Mobilitätsarmut im ländlichen Raum
Diskutiert wurde Mobilitätsarmut zunächst in Bezug auf ländliche Räume. In ländlichen Regionen ist das Auto oft das alternativlose Hauptverkehrsmittel. Große Teile des VBN-Gebiets und insgesamt der Westen Niedersachsens sind davon besonders betroffen. Wenn der ÖPNV kaum oder schlecht ausgebaut ist, Direktverbindungen fehlen, Taktungen unzureichend sind oder die Fahrten zu lange dauern, ist ein Alltag ohne Auto kaum zu bewältigen. Rund 70 Prozent der Wege werden dort mit dem PKW zurückgelegt, nur 5 Prozent mit öffentlichen Verkehrsmitteln. In diesen ländlichen Kontexten sind wir dem Thema Mobilitätsarmut in unserer Arbeit zuerst begegnet – etwa im Zusammenhang mit unserer Mehr Bahn-Studie über die Reaktivierung stillgelegter Bahnstrecken in Niedersachsen.
Mobilitätsarmut ist jedoch kein ausschließlich ländliches Phänomen. Auch in Städten wie Bremen kann sie auftreten. Damit werden wir uns jedoch in einem zweiten Blogartikel befassen, den wir in den kommenden Wochen veröffentlichen werden.

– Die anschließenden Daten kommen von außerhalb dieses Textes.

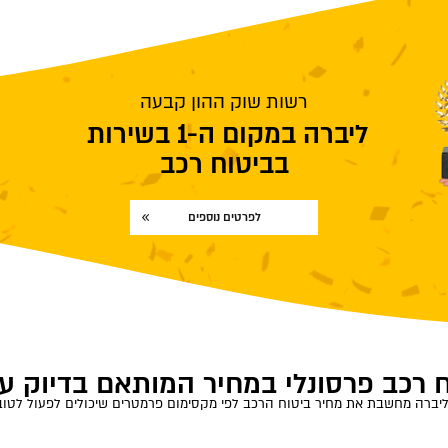
רשות שוק ההון קבעה
ליברה במקום ה-1 בשירות
בביטוח רכב
לפרטים נוספים
 רכב פרסונלי במחיר המותאם בדיוק ע
יברה מחשבת את מחיר ביטוח הרכב לפי מקסימום פרמטרים שיכולים לפעול לטו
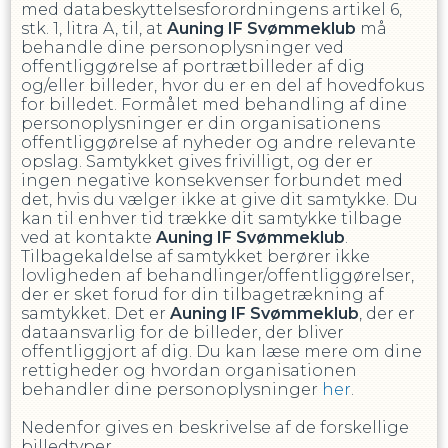
med databeskyttelsesforordningens artikel 6,
stk. 1, litra A, til, at
Auning IF Svømmeklub
må
behandle dine personoplysninger ved
offentliggørelse af portrætbilleder af dig
og/eller billeder, hvor du er en del af hovedfokus
for billedet. Formålet med behandling af dine
personoplysninger er din organisationens
offentliggørelse af nyheder og andre relevante
opslag. Samtykket gives frivilligt, og der er
ingen negative konsekvenser forbundet med
det, hvis du vælger ikke at give dit samtykke. Du
kan til enhver tid trække dit samtykke tilbage
ved at kontakte
Auning IF Svømmeklub
.
Tilbagekaldelse af samtykket berører ikke
lovligheden af behandlinger/offentliggørelser,
der er sket forud for din tilbagetrækning af
samtykket. Det er
Auning IF Svømmeklub
, der er
dataansvarlig for de billeder, der bliver
offentliggjort af dig. Du kan læse mere om dine
rettigheder og hvordan organisationen
behandler dine personoplysninger
her
.
Nedenfor gives en beskrivelse af de forskellige
billedtyper.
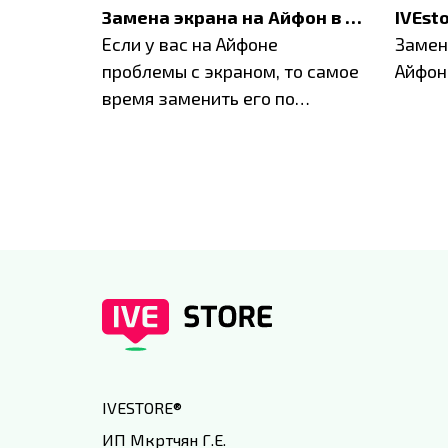
Акция: до -30% на весь ремонт техники Apple
Замена экрана на Айфон в Москве и Балашихе
ю акцию
Если у вас на Айфоне
Замен
а весь
проблемы с экраном, то самое
Айфон
время заменить его по
специальным условиям в
IVEstore
IVESTORE
®
ИП Мкртчян Г.Е.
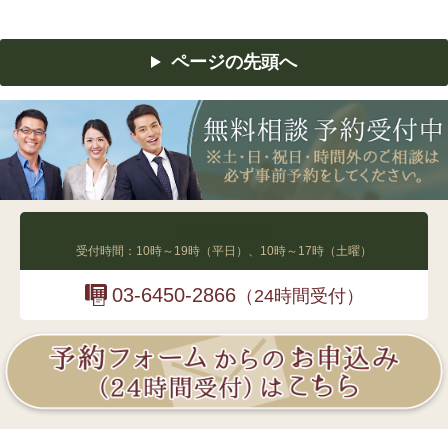
ページの先頭へ
03-6450-2865
受付時間：10時～19時（平日）、10時～17時（土曜）
03-6450-2866
（24時間受付）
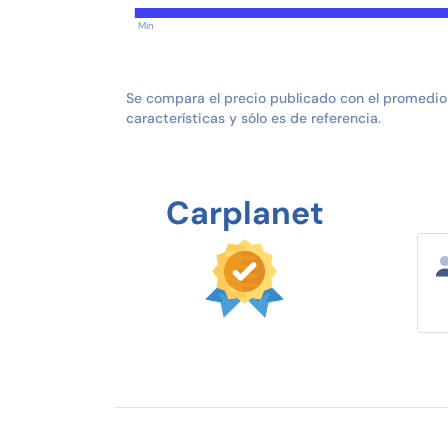
Min
Se compara el precio publicado con el promedio
características y sólo es de referencia.
Carplanet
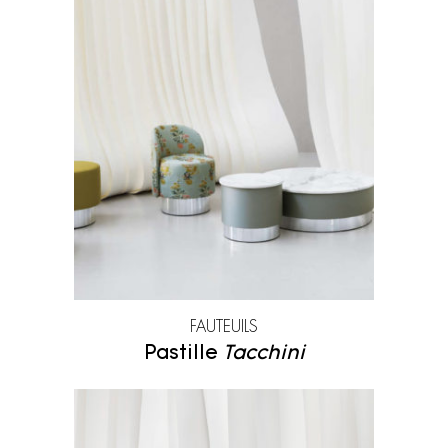
FAUTEUILS
Pastille
Tacchini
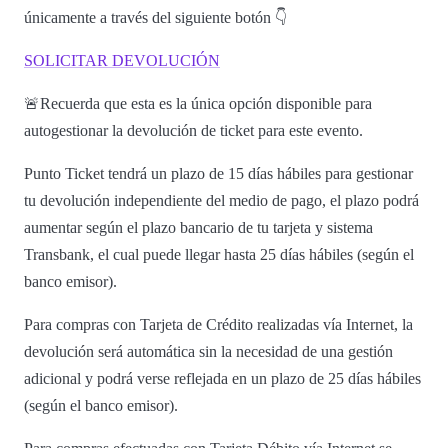
únicamente a través del siguiente botón 👇
SOLICITAR DEVOLUCIÓN
🚨Recuerda que esta es la única opción disponible para
autogestionar la devolución de ticket para este evento.
Punto Ticket tendrá un plazo de 15 días hábiles para gestionar
tu devolución independiente del medio de pago, el plazo podrá
aumentar según el plazo bancario de tu tarjeta y sistema
Transbank, el cual puede llegar hasta 25 días hábiles (según el
banco emisor).
Para compras con Tarjeta de Crédito realizadas vía Internet, la
devolución será automática sin la necesidad de una gestión
adicional y podrá verse reflejada en un plazo de 25 días hábiles
(según el banco emisor).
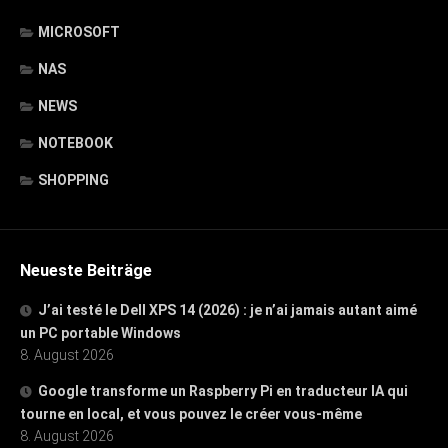
MICROSOFT
NAS
NEWS
NOTEBOOK
SHOPPING
Neueste Beiträge
J’ai testé le Dell XPS 14 (2026) : je n’ai jamais autant aimé
un PC portable Windows
8. August 2026
Google transforme un Raspberry Pi en traducteur IA qui
tourne en local, et vous pouvez le créer vous-même
8. August 2026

Besonders betroffene Gruppen
Besonders betroffen von Mobilitätsarmut sind Menschen, die sich kein Auto leisten können, (noch) keinen Führerschein haben oder aus verschiedenen Gründen nicht selbst fahren können oder wollen. Dazu gehören:
- Kinder und Jugendliche, die für Schule, Ausbildung und Freizeitaktivitäten mobil sein müssen, aber noch nicht selbst Auto fahren dürfen.
- Ältere Menschen, die aus gesundheitlichen Gründen nicht mehr fahren können oder wollen. Für sie ist Mobilitätsarmut oft auch mit sozialer Isolation verknüpft, wenn sie Freunde, Familie oder kulturelle Angebote nicht erreichen können.

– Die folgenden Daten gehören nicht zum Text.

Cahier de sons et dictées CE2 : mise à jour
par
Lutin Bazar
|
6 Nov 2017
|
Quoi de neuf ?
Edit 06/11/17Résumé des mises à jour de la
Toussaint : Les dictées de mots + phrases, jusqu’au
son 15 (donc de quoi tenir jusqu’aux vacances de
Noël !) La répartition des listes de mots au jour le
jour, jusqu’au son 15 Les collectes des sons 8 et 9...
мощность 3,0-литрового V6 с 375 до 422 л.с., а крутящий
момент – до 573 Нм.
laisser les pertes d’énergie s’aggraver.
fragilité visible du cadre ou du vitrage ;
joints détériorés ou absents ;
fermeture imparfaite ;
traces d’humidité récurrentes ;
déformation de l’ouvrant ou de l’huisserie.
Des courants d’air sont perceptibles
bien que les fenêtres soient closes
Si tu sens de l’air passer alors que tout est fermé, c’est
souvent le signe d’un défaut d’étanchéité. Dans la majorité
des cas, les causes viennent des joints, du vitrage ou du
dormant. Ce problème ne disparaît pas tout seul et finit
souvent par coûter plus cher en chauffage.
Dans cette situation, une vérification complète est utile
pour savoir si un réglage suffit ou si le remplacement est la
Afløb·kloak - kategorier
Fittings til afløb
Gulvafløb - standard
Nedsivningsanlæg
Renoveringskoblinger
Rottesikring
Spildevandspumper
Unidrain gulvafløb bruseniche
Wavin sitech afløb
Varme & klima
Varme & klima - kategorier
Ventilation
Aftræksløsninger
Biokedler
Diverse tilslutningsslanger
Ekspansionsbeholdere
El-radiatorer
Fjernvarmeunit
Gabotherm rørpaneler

- Menschen mit Behinderungen, für die Barrierefreiheit eine zentrale Voraussetzung für Mobilität ist.
- Menschen mit Migrationshintergrund, die oft mit besonderen Mobilitätshürden wie Sprachbarrieren konfrontiert sind.
Besonders problematisch ist die Situation für Menschen mit niedrigem Einkommen in ländlichen Regionen. Sie müssen oft einen überproportional hohen Anteil ihres Haushaltsbudgets für Mobilität aufwenden, wenn sie auf ein Auto angewiesen sind, oder sie verzichten auf Mobilität und damit auf gesellschaftliche Teilhabe.
Lösungsansätze für mehr Mobilitätsgerechtigkeit
Unser Bremer Konzept für einen umlagefinanzierten, im Angebot und Netz ausgebauten Nahverkehr lässt sich leider nicht 1:1 auf den ländlichen Raum übertragen. Dennoch setzen wir uns dafür ein, dass in einem niedersächsischen Landesrahmengesetz die Voraussetzungen dafür geschaffen werden, dass Kommunen eine Umlagefinanzierung einführen können. Die Regierungsparteien SPD und Grüne haben dies beide in ihren Wahlprogrammen zur Landtagswahl 2022 aufgegriffen. Wir erinnern die Beteiligten regelmäßig daran, dies auch umzusetzen. Aktuell steht in Niedersachsen besonders die Reaktivierung stillgelegter Bahnstrecken im Fokus. Mit unserem Engagement im Lenkungskreis Reaktivierungen und unserer eigenen Mehr Bahn-Studie wollen wir dazu beitragen, dass insbesondere bisher vernachlässigte Räume wieder Bahnanbindungen erhalten. Leider werden bei der Bundesförderung zur Reaktivierung von Bahnstrecken ländliche Räume weiterhin benachteiligt.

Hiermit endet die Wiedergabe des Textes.